*** Begin section ***
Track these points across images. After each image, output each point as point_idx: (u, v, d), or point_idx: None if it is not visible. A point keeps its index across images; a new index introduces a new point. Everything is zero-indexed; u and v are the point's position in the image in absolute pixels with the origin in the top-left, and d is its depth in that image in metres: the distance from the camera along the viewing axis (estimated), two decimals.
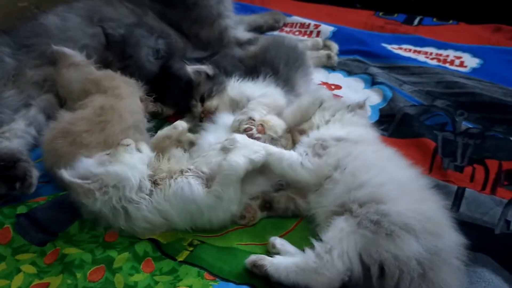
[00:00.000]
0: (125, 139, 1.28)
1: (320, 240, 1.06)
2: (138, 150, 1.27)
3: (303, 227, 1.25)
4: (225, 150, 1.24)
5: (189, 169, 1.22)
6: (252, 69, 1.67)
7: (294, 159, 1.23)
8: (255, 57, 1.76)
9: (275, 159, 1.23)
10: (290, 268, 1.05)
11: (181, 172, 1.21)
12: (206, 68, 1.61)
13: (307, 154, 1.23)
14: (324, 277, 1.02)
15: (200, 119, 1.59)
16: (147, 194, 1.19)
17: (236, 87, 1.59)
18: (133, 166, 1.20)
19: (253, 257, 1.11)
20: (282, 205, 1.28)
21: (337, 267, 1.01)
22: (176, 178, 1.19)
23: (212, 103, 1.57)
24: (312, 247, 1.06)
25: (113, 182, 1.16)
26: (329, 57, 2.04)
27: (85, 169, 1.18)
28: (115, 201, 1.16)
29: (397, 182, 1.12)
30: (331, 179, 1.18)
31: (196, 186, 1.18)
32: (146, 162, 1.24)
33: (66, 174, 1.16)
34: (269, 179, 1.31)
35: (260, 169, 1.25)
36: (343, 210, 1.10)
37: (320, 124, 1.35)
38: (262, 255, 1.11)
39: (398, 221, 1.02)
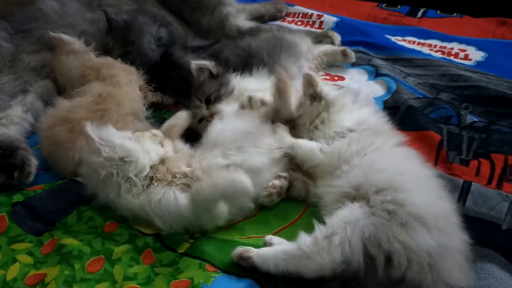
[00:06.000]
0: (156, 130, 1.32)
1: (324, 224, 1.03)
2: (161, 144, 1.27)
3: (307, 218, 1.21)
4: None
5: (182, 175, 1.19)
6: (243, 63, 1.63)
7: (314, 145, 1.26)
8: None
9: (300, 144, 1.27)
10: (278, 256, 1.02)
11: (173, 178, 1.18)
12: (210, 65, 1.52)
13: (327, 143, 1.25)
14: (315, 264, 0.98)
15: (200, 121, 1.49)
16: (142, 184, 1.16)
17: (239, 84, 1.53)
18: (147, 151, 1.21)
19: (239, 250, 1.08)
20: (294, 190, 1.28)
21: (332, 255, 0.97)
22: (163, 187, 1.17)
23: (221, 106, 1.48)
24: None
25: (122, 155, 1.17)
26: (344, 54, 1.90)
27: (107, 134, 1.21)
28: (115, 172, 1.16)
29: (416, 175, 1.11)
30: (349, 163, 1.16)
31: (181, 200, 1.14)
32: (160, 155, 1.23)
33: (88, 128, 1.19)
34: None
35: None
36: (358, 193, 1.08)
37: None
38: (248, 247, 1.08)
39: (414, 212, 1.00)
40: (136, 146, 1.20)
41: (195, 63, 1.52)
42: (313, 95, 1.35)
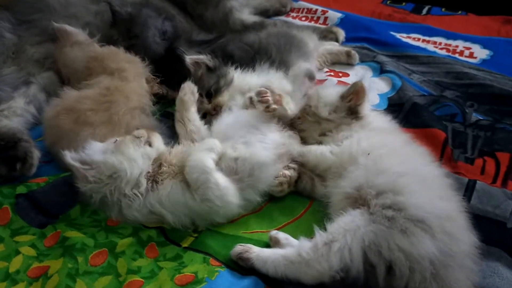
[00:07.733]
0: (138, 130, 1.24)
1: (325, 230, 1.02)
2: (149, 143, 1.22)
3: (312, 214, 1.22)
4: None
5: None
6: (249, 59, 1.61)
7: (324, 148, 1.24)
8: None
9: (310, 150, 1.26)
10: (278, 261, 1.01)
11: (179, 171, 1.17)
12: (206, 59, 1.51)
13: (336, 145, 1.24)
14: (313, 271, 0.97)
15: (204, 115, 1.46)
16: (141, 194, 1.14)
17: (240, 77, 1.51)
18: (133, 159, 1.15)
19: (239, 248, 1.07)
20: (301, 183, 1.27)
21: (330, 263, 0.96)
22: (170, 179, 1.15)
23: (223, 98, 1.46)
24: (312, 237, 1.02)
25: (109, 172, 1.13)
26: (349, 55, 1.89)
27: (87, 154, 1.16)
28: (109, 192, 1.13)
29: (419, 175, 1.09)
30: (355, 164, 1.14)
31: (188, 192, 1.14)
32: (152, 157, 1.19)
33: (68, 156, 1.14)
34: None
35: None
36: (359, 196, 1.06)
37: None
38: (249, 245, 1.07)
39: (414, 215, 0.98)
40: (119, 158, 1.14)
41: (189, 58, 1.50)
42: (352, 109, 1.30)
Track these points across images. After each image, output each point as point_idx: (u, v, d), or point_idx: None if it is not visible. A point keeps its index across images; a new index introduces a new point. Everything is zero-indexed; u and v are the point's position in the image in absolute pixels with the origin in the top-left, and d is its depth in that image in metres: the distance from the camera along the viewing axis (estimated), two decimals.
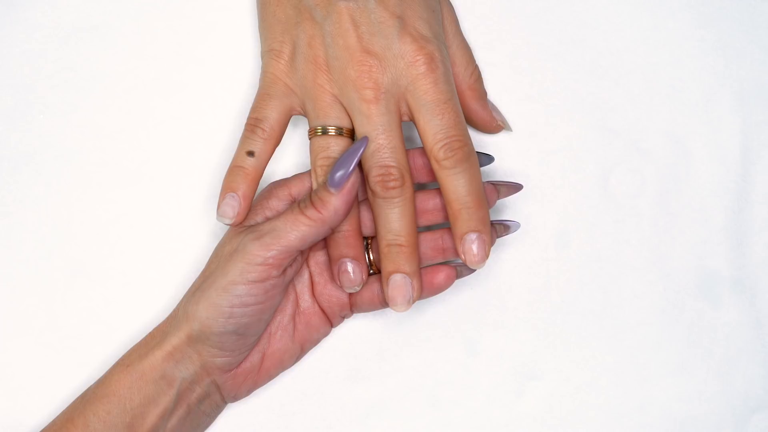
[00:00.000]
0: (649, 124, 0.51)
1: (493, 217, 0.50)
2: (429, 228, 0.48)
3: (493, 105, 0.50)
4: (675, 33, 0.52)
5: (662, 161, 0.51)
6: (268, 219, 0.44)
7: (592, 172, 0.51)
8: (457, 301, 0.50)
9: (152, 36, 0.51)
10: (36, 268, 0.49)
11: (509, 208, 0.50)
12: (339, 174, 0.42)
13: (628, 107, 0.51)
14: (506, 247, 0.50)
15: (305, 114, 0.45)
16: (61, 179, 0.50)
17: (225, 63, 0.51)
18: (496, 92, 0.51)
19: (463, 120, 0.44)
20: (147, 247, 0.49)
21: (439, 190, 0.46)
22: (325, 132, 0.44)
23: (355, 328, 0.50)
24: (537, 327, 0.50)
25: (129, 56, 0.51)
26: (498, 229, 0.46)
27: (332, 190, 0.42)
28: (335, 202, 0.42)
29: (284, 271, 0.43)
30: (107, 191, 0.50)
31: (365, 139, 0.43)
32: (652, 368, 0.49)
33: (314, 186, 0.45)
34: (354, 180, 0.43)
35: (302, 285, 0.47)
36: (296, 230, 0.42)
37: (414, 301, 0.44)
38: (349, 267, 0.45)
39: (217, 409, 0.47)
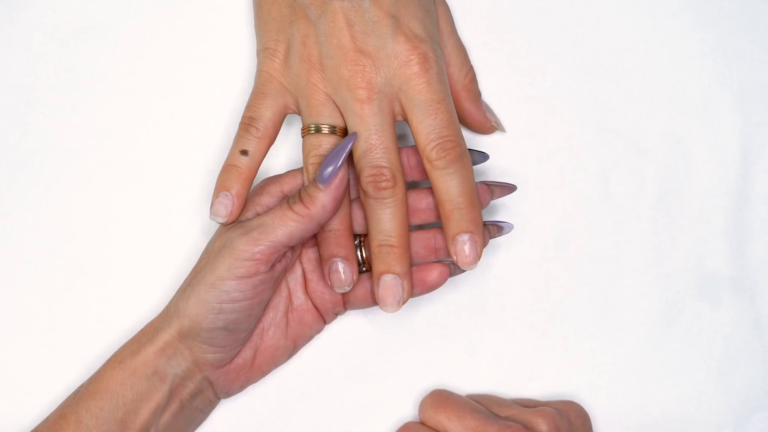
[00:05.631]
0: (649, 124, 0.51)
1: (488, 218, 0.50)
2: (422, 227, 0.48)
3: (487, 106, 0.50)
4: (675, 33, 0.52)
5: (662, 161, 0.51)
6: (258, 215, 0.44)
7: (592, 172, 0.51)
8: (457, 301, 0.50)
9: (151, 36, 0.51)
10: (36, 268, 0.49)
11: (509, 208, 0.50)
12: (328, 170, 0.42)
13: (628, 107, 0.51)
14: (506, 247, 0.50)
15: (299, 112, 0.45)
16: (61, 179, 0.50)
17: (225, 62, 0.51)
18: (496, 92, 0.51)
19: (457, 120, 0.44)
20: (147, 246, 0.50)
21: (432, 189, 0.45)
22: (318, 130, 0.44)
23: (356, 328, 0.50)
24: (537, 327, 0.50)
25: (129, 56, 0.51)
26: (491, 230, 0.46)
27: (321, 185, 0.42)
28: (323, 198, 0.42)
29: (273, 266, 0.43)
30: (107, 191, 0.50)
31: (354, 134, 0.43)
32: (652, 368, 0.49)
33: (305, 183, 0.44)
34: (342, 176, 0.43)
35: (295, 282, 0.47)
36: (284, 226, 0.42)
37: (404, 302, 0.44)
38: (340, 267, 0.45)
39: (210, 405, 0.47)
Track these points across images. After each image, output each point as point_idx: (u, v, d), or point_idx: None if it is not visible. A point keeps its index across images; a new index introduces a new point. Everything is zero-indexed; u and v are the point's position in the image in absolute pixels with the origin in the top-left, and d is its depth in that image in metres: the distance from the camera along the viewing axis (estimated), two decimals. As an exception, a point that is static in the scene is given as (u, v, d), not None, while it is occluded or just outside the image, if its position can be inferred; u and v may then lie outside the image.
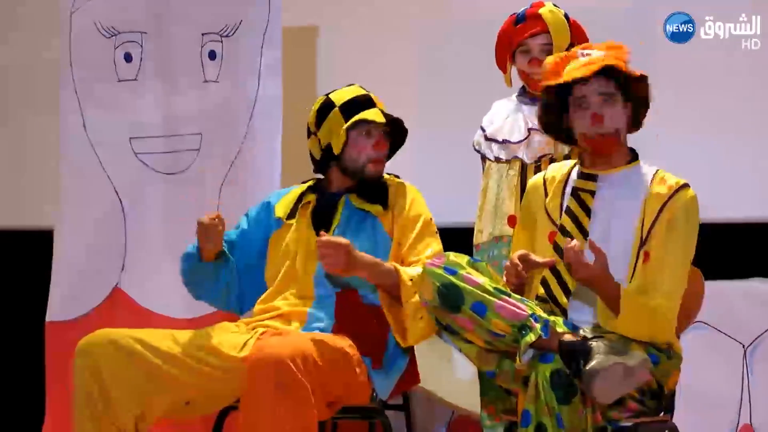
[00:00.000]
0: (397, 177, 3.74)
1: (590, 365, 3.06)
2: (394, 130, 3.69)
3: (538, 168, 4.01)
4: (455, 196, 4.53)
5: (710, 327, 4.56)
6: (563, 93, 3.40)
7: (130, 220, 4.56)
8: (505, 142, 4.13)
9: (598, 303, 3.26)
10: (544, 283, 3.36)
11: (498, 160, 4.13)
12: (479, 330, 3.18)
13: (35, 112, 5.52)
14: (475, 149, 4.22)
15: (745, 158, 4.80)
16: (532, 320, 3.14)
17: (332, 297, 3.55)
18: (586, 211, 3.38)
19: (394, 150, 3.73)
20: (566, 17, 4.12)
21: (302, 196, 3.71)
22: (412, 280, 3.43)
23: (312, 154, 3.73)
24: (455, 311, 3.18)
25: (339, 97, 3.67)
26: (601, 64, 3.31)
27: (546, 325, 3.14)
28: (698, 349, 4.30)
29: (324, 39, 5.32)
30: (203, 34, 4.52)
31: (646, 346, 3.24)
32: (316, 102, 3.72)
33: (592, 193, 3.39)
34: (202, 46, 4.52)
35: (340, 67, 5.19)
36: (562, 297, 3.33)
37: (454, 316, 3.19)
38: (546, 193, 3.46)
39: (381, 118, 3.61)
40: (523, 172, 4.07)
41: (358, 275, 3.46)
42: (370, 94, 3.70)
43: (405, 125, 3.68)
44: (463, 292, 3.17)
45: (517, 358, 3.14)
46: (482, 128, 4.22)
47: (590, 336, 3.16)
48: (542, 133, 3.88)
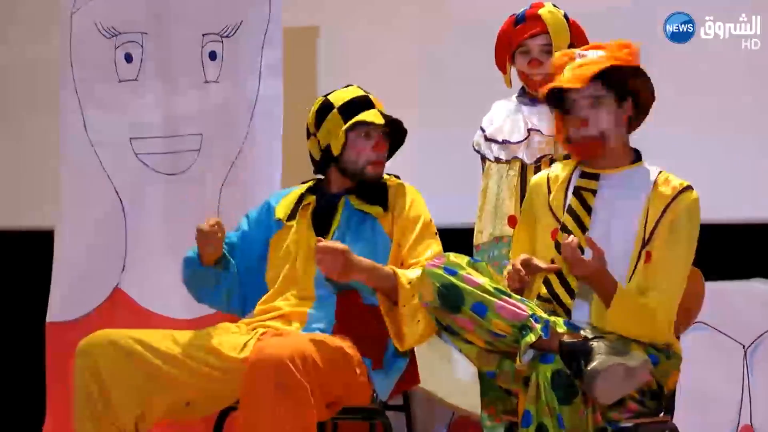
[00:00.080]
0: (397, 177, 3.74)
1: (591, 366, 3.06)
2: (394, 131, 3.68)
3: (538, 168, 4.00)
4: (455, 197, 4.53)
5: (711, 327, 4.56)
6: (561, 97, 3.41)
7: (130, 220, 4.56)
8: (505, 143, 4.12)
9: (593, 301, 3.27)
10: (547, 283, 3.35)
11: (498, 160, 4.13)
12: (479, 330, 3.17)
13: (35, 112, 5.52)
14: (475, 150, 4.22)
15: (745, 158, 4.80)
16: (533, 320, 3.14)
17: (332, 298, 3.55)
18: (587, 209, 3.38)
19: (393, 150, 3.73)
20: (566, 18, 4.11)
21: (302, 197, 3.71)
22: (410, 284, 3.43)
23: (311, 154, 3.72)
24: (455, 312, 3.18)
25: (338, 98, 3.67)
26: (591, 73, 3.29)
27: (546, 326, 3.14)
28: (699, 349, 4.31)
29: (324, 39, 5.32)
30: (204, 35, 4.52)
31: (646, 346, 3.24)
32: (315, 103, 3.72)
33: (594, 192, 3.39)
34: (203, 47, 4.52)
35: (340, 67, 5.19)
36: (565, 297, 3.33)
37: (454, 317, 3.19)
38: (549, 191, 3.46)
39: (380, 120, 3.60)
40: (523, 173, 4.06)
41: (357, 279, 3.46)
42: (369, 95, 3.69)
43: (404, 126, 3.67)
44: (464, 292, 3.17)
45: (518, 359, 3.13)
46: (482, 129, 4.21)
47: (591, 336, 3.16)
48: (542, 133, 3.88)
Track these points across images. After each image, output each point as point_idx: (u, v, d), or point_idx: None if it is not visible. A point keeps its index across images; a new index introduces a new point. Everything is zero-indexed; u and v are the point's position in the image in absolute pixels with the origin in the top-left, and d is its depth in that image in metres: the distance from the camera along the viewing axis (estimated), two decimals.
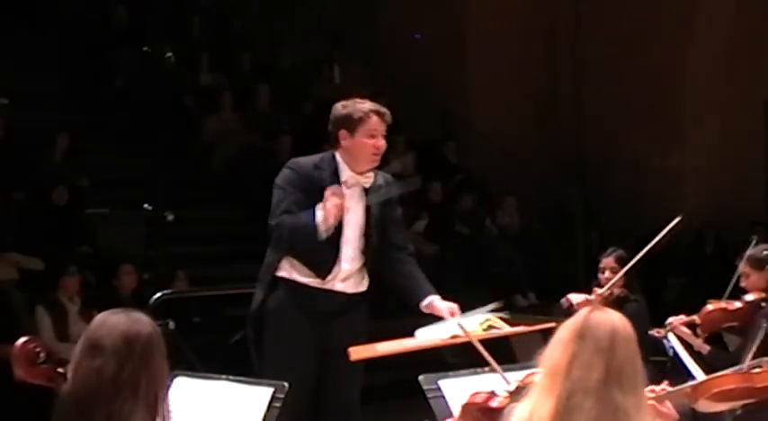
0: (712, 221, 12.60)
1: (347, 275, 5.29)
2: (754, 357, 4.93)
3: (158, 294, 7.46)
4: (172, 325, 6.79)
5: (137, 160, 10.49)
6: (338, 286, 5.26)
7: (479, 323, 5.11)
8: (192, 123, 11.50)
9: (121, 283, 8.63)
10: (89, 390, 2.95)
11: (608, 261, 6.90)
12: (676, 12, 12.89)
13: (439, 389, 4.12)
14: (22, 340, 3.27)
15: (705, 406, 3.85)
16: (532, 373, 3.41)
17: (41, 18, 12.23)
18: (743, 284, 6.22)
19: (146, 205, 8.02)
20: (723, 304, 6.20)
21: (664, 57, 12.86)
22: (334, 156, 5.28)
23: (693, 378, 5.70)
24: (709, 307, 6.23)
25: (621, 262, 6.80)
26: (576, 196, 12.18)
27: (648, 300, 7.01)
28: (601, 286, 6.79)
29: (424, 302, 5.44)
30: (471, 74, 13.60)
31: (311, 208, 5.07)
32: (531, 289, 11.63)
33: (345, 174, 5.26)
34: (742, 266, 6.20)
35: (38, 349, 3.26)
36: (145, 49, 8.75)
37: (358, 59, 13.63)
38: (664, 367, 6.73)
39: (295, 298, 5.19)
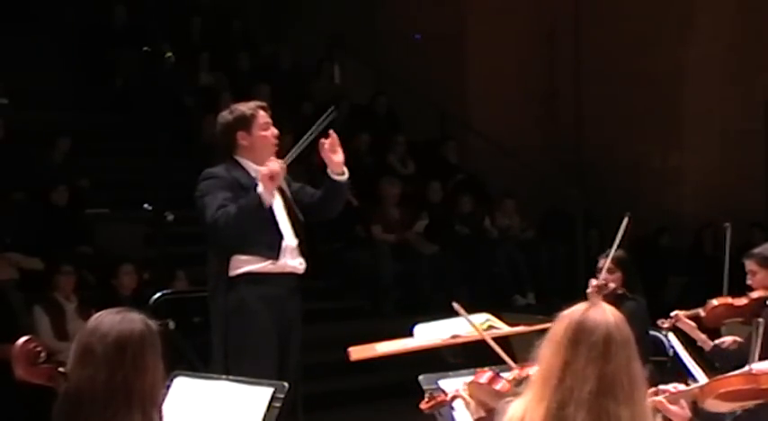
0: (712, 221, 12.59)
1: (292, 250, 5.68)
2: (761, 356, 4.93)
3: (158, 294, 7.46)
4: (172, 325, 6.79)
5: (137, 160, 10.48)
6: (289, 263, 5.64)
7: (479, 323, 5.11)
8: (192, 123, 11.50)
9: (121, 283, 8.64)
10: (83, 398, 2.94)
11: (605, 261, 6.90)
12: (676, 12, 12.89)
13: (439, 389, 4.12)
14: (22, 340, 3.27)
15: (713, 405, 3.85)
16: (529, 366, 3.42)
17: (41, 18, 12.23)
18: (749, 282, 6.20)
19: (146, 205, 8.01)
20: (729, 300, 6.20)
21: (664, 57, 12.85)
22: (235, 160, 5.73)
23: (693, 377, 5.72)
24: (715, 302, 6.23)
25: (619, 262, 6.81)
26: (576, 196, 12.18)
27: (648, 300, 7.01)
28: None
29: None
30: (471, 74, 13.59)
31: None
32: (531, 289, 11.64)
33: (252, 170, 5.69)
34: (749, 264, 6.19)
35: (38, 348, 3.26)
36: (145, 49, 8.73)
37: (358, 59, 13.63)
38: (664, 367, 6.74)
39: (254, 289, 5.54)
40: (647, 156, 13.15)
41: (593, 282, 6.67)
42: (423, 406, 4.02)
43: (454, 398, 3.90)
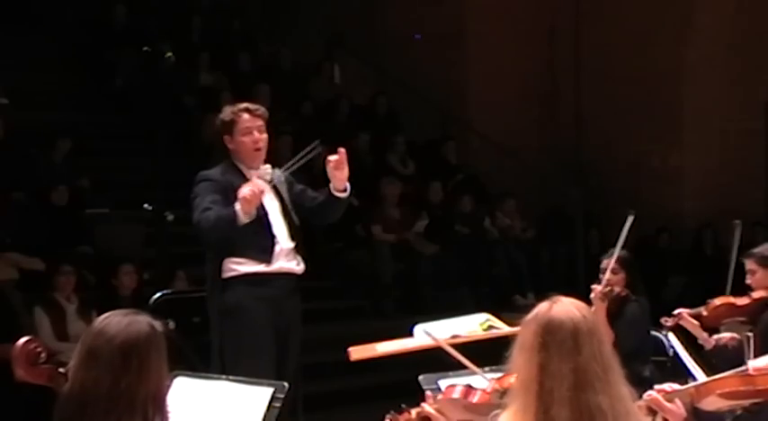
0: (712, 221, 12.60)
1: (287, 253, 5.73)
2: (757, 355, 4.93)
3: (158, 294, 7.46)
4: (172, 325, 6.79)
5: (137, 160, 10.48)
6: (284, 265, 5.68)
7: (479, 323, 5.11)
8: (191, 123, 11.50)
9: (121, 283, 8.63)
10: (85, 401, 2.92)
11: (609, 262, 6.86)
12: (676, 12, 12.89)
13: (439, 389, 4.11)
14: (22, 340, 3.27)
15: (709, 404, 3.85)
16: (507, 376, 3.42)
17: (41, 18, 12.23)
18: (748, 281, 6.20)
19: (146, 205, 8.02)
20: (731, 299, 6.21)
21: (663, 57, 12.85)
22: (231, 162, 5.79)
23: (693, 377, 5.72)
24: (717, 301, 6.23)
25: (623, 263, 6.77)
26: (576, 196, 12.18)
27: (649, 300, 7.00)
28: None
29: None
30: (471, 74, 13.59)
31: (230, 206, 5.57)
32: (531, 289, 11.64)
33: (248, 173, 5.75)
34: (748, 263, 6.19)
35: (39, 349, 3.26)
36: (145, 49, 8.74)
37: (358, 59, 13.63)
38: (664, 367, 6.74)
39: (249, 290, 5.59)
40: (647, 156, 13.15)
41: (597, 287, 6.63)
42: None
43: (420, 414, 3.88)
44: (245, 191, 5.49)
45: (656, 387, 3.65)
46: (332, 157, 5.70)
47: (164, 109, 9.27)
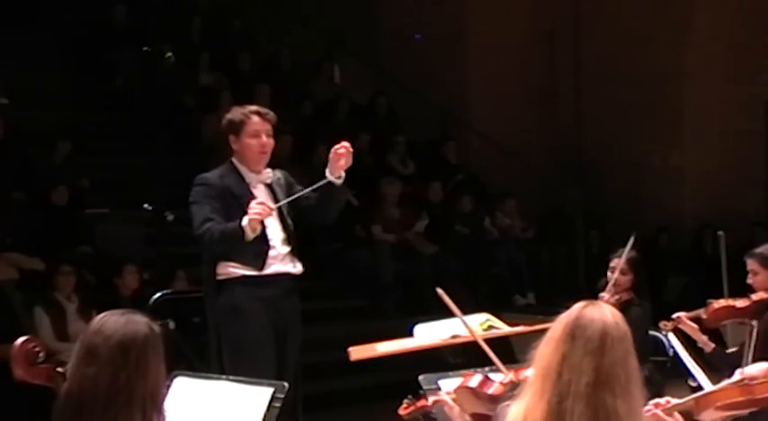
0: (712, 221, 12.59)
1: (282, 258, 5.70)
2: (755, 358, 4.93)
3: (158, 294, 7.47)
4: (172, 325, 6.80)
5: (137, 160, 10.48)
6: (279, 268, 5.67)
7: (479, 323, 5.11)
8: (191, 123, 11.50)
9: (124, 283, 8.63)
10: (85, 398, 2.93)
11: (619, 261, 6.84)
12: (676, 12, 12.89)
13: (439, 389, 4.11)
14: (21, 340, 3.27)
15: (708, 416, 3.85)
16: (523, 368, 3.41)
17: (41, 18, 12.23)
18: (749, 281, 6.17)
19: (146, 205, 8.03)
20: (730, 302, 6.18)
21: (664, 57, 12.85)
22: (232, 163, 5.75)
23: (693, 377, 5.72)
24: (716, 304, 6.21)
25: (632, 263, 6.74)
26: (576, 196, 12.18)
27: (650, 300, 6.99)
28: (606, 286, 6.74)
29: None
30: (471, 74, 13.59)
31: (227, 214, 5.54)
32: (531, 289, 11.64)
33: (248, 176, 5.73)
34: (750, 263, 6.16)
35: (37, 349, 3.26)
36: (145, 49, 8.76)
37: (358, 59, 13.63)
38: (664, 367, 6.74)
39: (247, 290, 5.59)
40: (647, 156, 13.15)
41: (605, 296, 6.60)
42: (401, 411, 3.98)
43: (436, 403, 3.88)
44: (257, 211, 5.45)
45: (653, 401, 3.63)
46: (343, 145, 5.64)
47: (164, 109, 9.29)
*** End section ***
> _Exercise_
Only the lines from the first line of the data above through the line with "2: (138, 150, 1.27)" should appear in the answer, retyped exactly, with every picture left out.

> _Answer to this task_
Track these points across images. After each image, output each point as point_idx: (u, v, d), or point_idx: None if it is not visible. A point keeps its index across images; a new index introduces a new point. Everything is zero-indexed; u and v are the point's position in the image in absolute pixels with the origin in the top-left, and d is its depth in that image in metres: the distance from the camera along the viewing axis (estimated), two decimals.
[00:00.000]
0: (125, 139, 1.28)
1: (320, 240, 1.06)
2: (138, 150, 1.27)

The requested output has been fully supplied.